Today we can see something similar brewing, with the incredible economic disparity that is growing around the world. To be clear, there is nothing wrong with being wealthy, or working hard and earning a higher salary. When that comes at the expense of other's well-being, however, there is a problem. Nobody should be so wealthy that it forces another to starve. And today, there are numerous people using the laws and culture to build themselves up as somehow more worthy, or deserving of these bounties. They are passing more laws to ease the grabbing of more power and wealth, heedless of those who are suffering. Humility and gratitude would go a long way to curbing that unhealthy situation. Unfortunately, as that doesn't seem to be happening, and the problems appear to be multiplying, it seems that we will need to go through this lesson once again.

But we shouldn't despair. Hope is there, on the horizon.

Today, our primary concern seems to be "profit", and material profit, at that. Just think how often that cause is cited in the news. And with that as our primary concern our laws, the way we educate our children, the focus of the sciences all bend to that pathetic and destructive goal. As but one example, of which there are many, it is currently better for me tax-wise to give money to Wall Street than to charity. I will get a bigger credit on tax refund. The education system is also filled with examples of this, unfortunately.

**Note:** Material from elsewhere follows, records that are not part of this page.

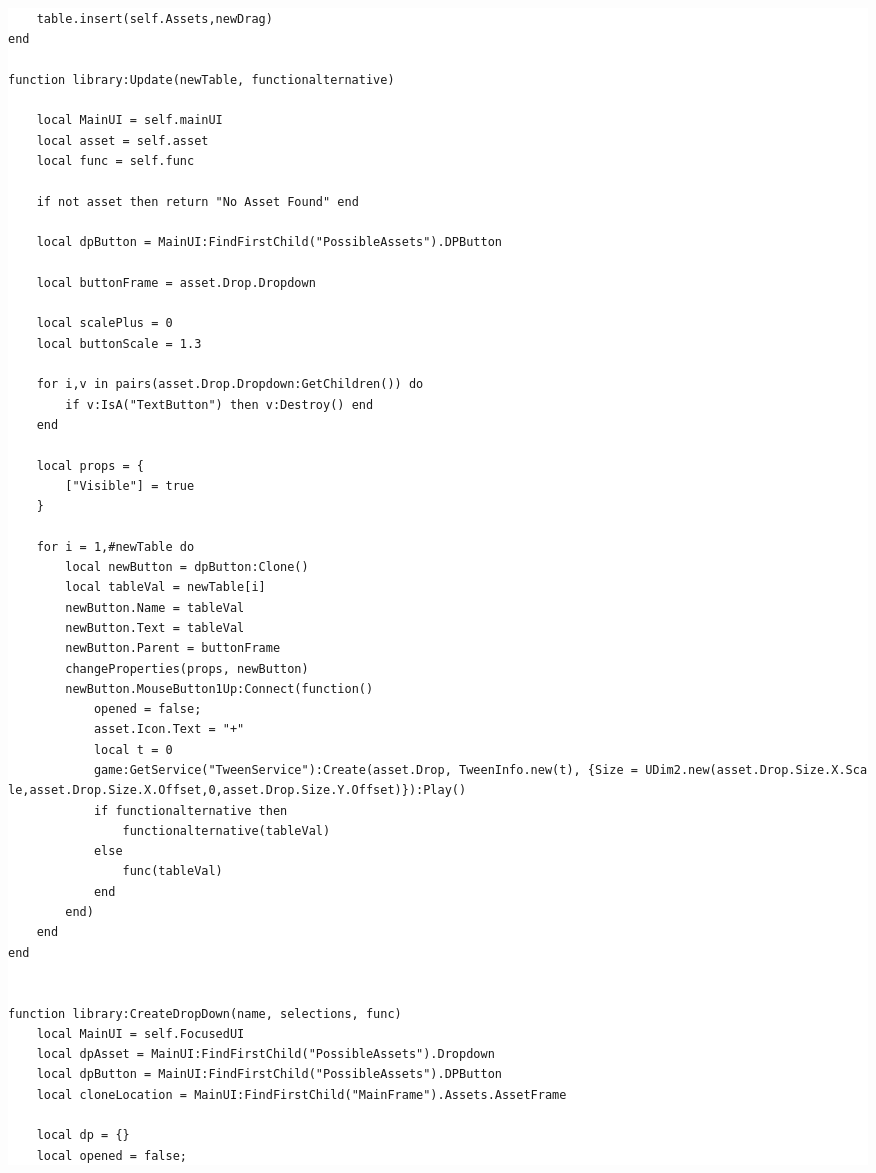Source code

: 		
		table.insert(self.Assets,newDrag)
	end

	function library:Update(newTable, functionalternative)

		local MainUI = self.mainUI
		local asset = self.asset
		local func = self.func

		if not asset then return "No Asset Found" end

		local dpButton = MainUI:FindFirstChild("PossibleAssets").DPButton

		local buttonFrame = asset.Drop.Dropdown

		local scalePlus = 0
		local buttonScale = 1.3

		for i,v in pairs(asset.Drop.Dropdown:GetChildren()) do
			if v:IsA("TextButton") then v:Destroy() end
		end

		local props = {
			["Visible"] = true
		}

		for i = 1,#newTable do
			local newButton = dpButton:Clone()
			local tableVal = newTable[i]
			newButton.Name = tableVal
			newButton.Text = tableVal
			newButton.Parent = buttonFrame
			changeProperties(props, newButton)
			newButton.MouseButton1Up:Connect(function()
				opened = false;
				asset.Icon.Text = "+"
				local t = 0
				game:GetService("TweenService"):Create(asset.Drop, TweenInfo.new(t), {Size = UDim2.new(asset.Drop.Size.X.Scale,asset.Drop.Size.X.Offset,0,asset.Drop.Size.Y.Offset)}):Play()
				if functionalternative then
					functionalternative(tableVal)
				else
					func(tableVal)
				end
			end)
		end
	end


	function library:CreateDropDown(name, selections, func)
		local MainUI = self.FocusedUI
		local dpAsset = MainUI:FindFirstChild("PossibleAssets").Dropdown
		local dpButton = MainUI:FindFirstChild("PossibleAssets").DPButton
		local cloneLocation = MainUI:FindFirstChild("MainFrame").Assets.AssetFrame

		local dp = {}
		local opened = false;
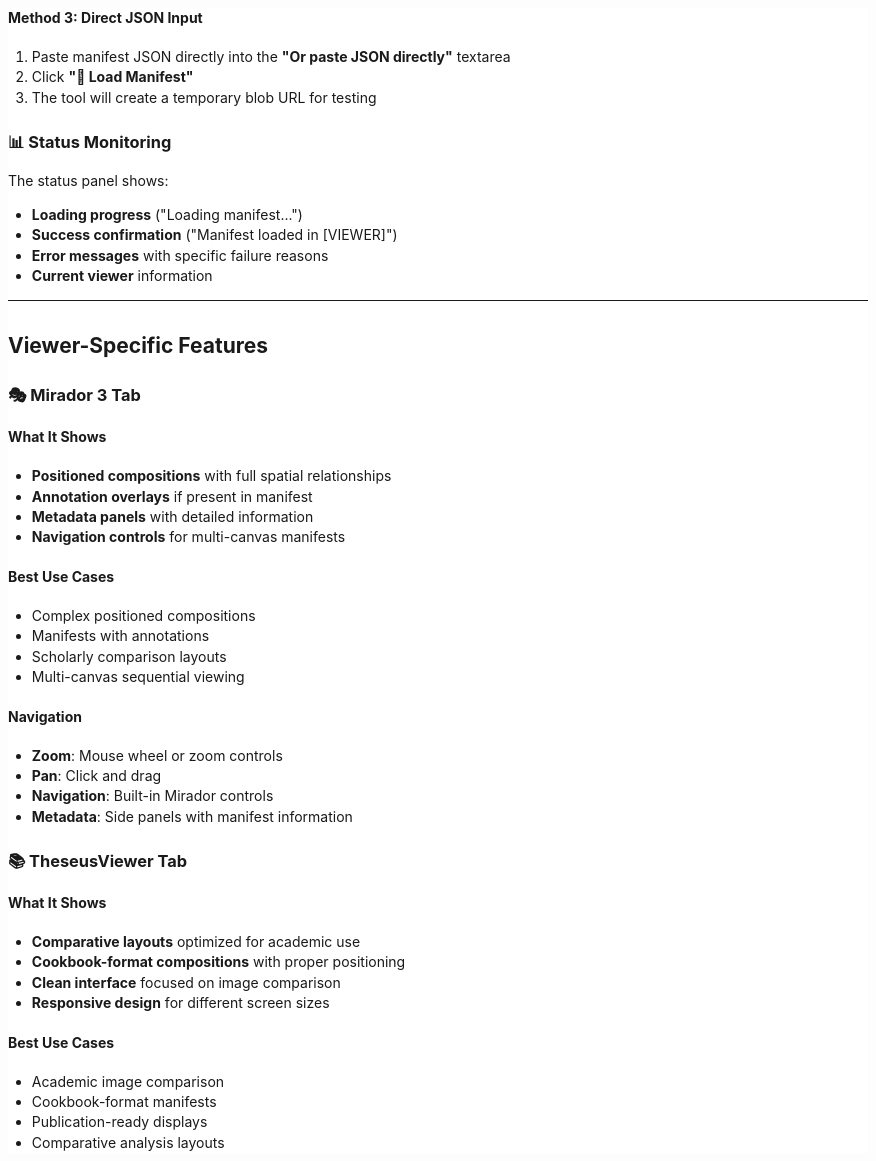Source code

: #### **Method 3: Direct JSON Input**
1. Paste manifest JSON directly into the **"Or paste JSON directly"** textarea
2. Click **"🚀 Load Manifest"**
3. The tool will create a temporary blob URL for testing

### 📊 **Status Monitoring**
The status panel shows:
- **Loading progress** ("Loading manifest...")
- **Success confirmation** ("Manifest loaded in [VIEWER]")
- **Error messages** with specific failure reasons
- **Current viewer** information

---

## Viewer-Specific Features

### 🎭 **Mirador 3 Tab**

#### **What It Shows**
- **Positioned compositions** with full spatial relationships
- **Annotation overlays** if present in manifest
- **Metadata panels** with detailed information
- **Navigation controls** for multi-canvas manifests

#### **Best Use Cases**
- Complex positioned compositions
- Manifests with annotations
- Scholarly comparison layouts
- Multi-canvas sequential viewing

#### **Navigation**
- **Zoom**: Mouse wheel or zoom controls
- **Pan**: Click and drag
- **Navigation**: Built-in Mirador controls
- **Metadata**: Side panels with manifest information

### 📚 **TheseusViewer Tab**

#### **What It Shows**
- **Comparative layouts** optimized for academic use
- **Cookbook-format compositions** with proper positioning
- **Clean interface** focused on image comparison
- **Responsive design** for different screen sizes

#### **Best Use Cases**
- Academic image comparison
- Cookbook-format manifests
- Publication-ready displays
- Comparative analysis layouts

Soon, though, this endless desire for more will no longer be our goal. We will, sadly, come to such a state that we will recognize its cancerous-like power, and be forced to change our primary concern. Perhaps we will choose unity, or the well-being of each individual on the planet. And then our laws will bend to that.

As we begin to care for each other more, as we begin to educate our children to more concerned for each other, as we begin to enact laws that look after the well-being of the masses instead of the corporados, then we will find new and more innovative ways to look after each other.

One thing that will go a long way to ensuring the safety of all will be when we can all communicate with each other. One world language. A language that we would all learn, in addition to our mother tongue.

And then, when we can all communicate, God made a very interesting statement way back there in the story of Babel: "Nothing they plan to do will be impossible for them."